The result should be an exact copy of every record, with no pictures kept.

────

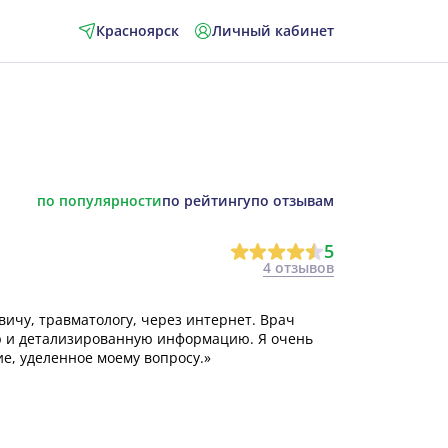
Красноярск
Личный кабинет
по популярности
по рейтингу
по отзывам
5
4 отзывов
вичу, травматологу, через интернет. Врач
ю и детализированную информацию. Я очень
, уделенное моему вопросу.»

────

** Answer for the task **
Красноярск
Личный кабинет
по популярности
по рейтингу
по отзывам
5
4 отзывов
вичу, травматологу, через интернет. Врач
ю и детализированную информацию. Я очень
, уделенное моему вопросу.»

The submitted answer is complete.